The delay for new participants is simply so that there will be something there for visitors to look at. I try to do as little housekeeping as possible for this project so that I too have time to participate.  If someone falls off the project after 3 days or so I might not find out until a long time later. A week of participation is still long enough to even generate a wrap up. (Keep that in mind if you aren't up for a 30-day trial period. Maybe doing a two- or one-week project is what would best suit you. It's a great way to start.)

If you are sending me a link to a post about your first entry to IFJM 2014 on your regular blog be sure that your blog post for that entry includes some sort of wording and tagging along these lines:

This is the first entry in my 2014 International Fake Journal Month Journal. Each day in April I'll be adding a new entry. You can view all my journal entries on this blog as I post them by using this blog's search engine and searching for IFJM [or Fake, or whatever you're indexing it under] or go to the category cloud and click on "KEY WORD YOU'RE USING FOR TAGGING."

You can create an end paragraph to your initial post that explains how people can find your future posts without sifting through the rest of your blog posts.
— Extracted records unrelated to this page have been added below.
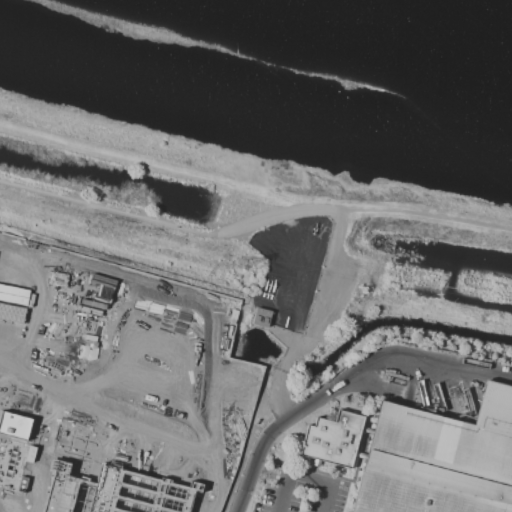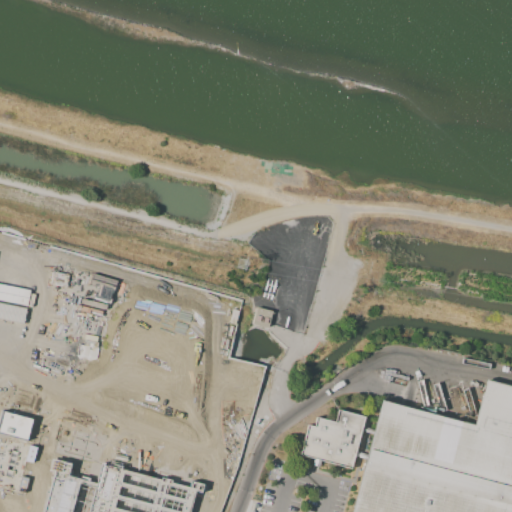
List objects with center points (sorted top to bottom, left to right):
road: (145, 163)
road: (253, 221)
power tower: (244, 266)
building: (260, 317)
road: (344, 379)
wastewater plant: (119, 382)
building: (331, 439)
building: (332, 441)
building: (439, 459)
building: (439, 459)
road: (299, 479)
building: (177, 493)
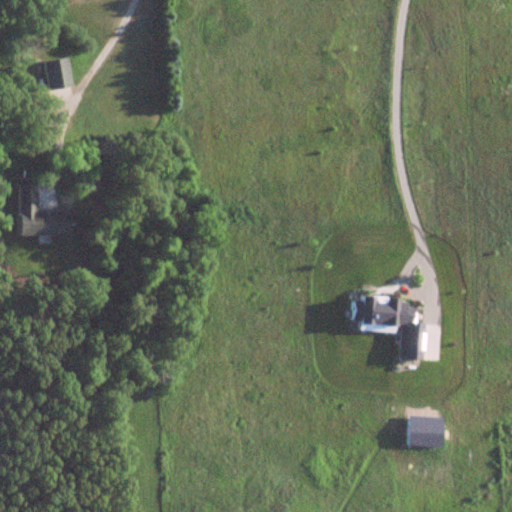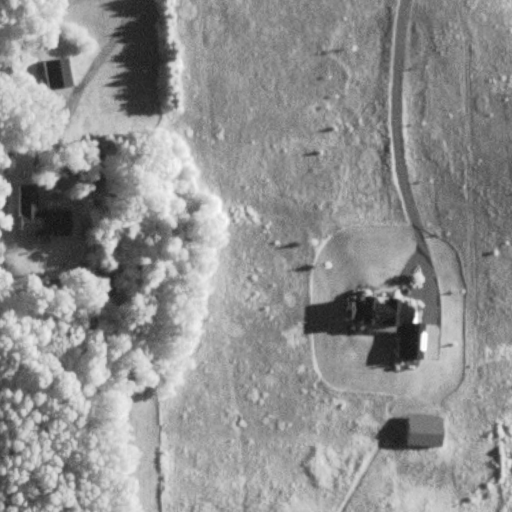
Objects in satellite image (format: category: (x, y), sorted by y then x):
building: (51, 72)
road: (86, 75)
road: (405, 154)
building: (33, 215)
If you don't include a statement like that in your post past experience shows that people don't return to see the rest of your pages because they can't find them. And if you send me a link and I can't find them I can't assume others will be able to and I won't add it to the list.

We're only 6 days in and if you haven't started your project there is still plenty of time to do so. And there's plenty of time to be added to the list. Based on my guidelines above for 8 days of entries you have until April 23 to start and complete 8 days. If you contact me in the first few days of May when you get your items scanned or photographed I'll add you to the list. People return to the blog throughout the year to look at participants so it's a good thing to get added.
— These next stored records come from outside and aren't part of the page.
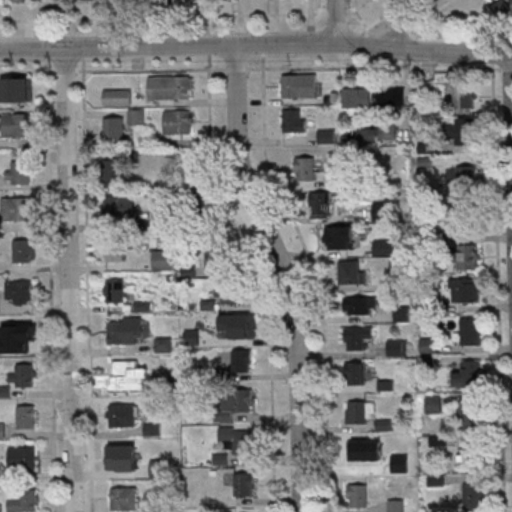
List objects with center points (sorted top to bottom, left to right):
building: (12, 0)
building: (84, 0)
road: (320, 5)
road: (353, 6)
road: (336, 12)
road: (351, 12)
road: (163, 14)
road: (434, 15)
road: (388, 17)
road: (377, 18)
road: (408, 19)
road: (335, 21)
road: (401, 24)
road: (460, 35)
road: (285, 42)
road: (362, 43)
road: (117, 46)
road: (263, 47)
road: (451, 48)
road: (375, 49)
road: (209, 50)
road: (47, 52)
road: (83, 52)
road: (371, 60)
road: (374, 65)
road: (235, 68)
road: (506, 68)
road: (151, 69)
road: (65, 70)
road: (27, 71)
building: (299, 85)
building: (171, 86)
building: (16, 89)
building: (465, 95)
building: (118, 97)
building: (391, 97)
building: (357, 98)
building: (137, 116)
building: (294, 120)
building: (179, 121)
building: (15, 124)
building: (114, 129)
building: (464, 131)
building: (326, 135)
building: (305, 168)
building: (113, 171)
building: (17, 172)
building: (466, 175)
building: (323, 199)
building: (322, 202)
building: (120, 205)
building: (15, 208)
building: (338, 237)
building: (384, 247)
building: (24, 250)
building: (115, 252)
building: (214, 257)
building: (468, 257)
building: (163, 259)
building: (351, 273)
road: (285, 274)
road: (317, 277)
road: (261, 279)
road: (69, 280)
road: (51, 284)
road: (87, 284)
road: (500, 290)
building: (20, 291)
building: (115, 291)
building: (466, 291)
building: (228, 292)
building: (361, 305)
building: (402, 314)
building: (237, 324)
building: (127, 330)
building: (470, 332)
building: (20, 333)
building: (357, 337)
building: (1, 344)
building: (398, 346)
building: (242, 360)
building: (354, 372)
building: (118, 373)
building: (468, 374)
building: (24, 375)
building: (234, 403)
building: (433, 404)
building: (359, 410)
building: (467, 414)
building: (121, 415)
building: (26, 416)
building: (2, 430)
building: (237, 438)
building: (469, 452)
building: (354, 454)
building: (123, 457)
building: (22, 458)
building: (244, 483)
building: (357, 495)
building: (473, 495)
building: (124, 498)
building: (22, 500)
building: (395, 505)
building: (0, 510)
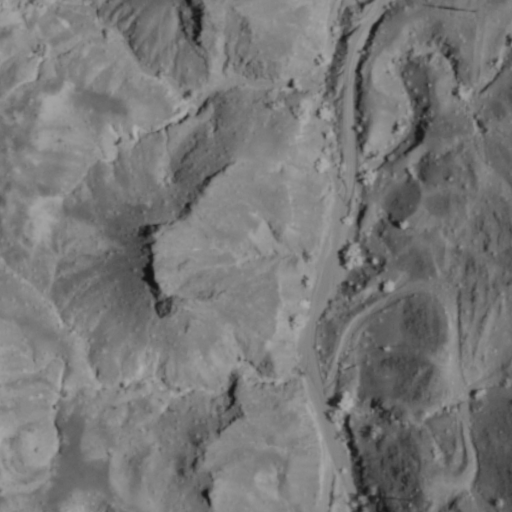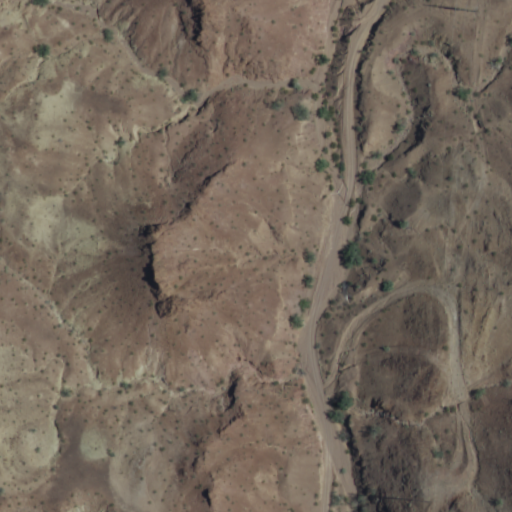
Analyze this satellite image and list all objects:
power tower: (467, 8)
power tower: (424, 506)
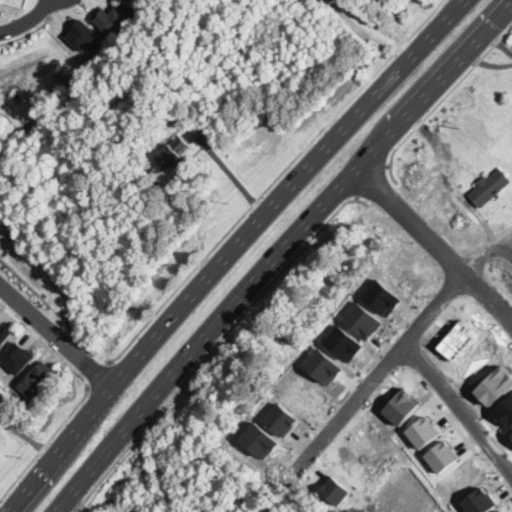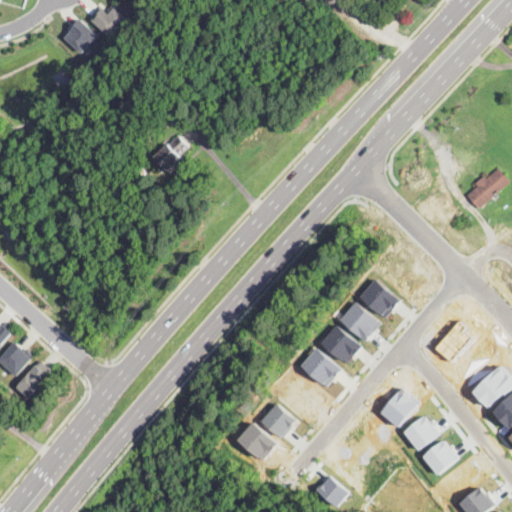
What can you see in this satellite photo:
building: (383, 0)
building: (109, 18)
building: (109, 19)
road: (28, 20)
road: (375, 24)
road: (27, 33)
building: (83, 34)
building: (83, 35)
road: (499, 41)
road: (487, 63)
road: (447, 92)
building: (173, 153)
building: (173, 153)
road: (442, 156)
road: (228, 170)
building: (141, 172)
road: (371, 179)
road: (273, 180)
building: (489, 186)
road: (433, 244)
road: (228, 251)
road: (278, 252)
road: (484, 254)
building: (382, 297)
building: (362, 320)
building: (3, 332)
building: (4, 332)
road: (56, 333)
building: (343, 343)
road: (210, 349)
building: (15, 357)
building: (16, 357)
road: (97, 373)
building: (35, 377)
building: (35, 378)
road: (376, 378)
road: (83, 394)
road: (458, 408)
building: (506, 410)
building: (281, 419)
building: (424, 432)
road: (26, 437)
building: (335, 490)
building: (479, 501)
road: (0, 511)
building: (500, 511)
At the end of April I'll start asking participants to do a write up about how the project went for them. Past participants have found this helpful to understand what value they derived from the project and how to plan future such projects. It's also helpful to others who are just reading about the project. There is no obligation to provide a public wrap up write up about the project. In fact if the project becomes emotional or difficult in a variety of ways you might not want to discuss it publicly. But if you do complete a wrap-up post I ask that you send those links in to me at the beginning of May. Sometime around May 10 I post about them and list links to the wrap ups in a single post.

Private Participation
I've written before that IFJM is something you can do on your own and keep private. I encourage that. If at the completion of your project, however, you would like to participate in the wrap up please feel free to do so. I would ask that you send a jpg of one of your pages to accompanying your link in the wrap up post, so people have a sense of what you were doing.

That's all for today. I have to switch gears now and turn out today's page! I hope you're having a great month. I have already found out some fun things I hope to share with you at the end of the week when I have a moment to scan or shoot these massively oversized pages.

1 comment:

Anne M Bray said...

I am having a blast! I'm actually JOURNALING IN A JOURNAL! Which has been my mission since I first started "faking" it.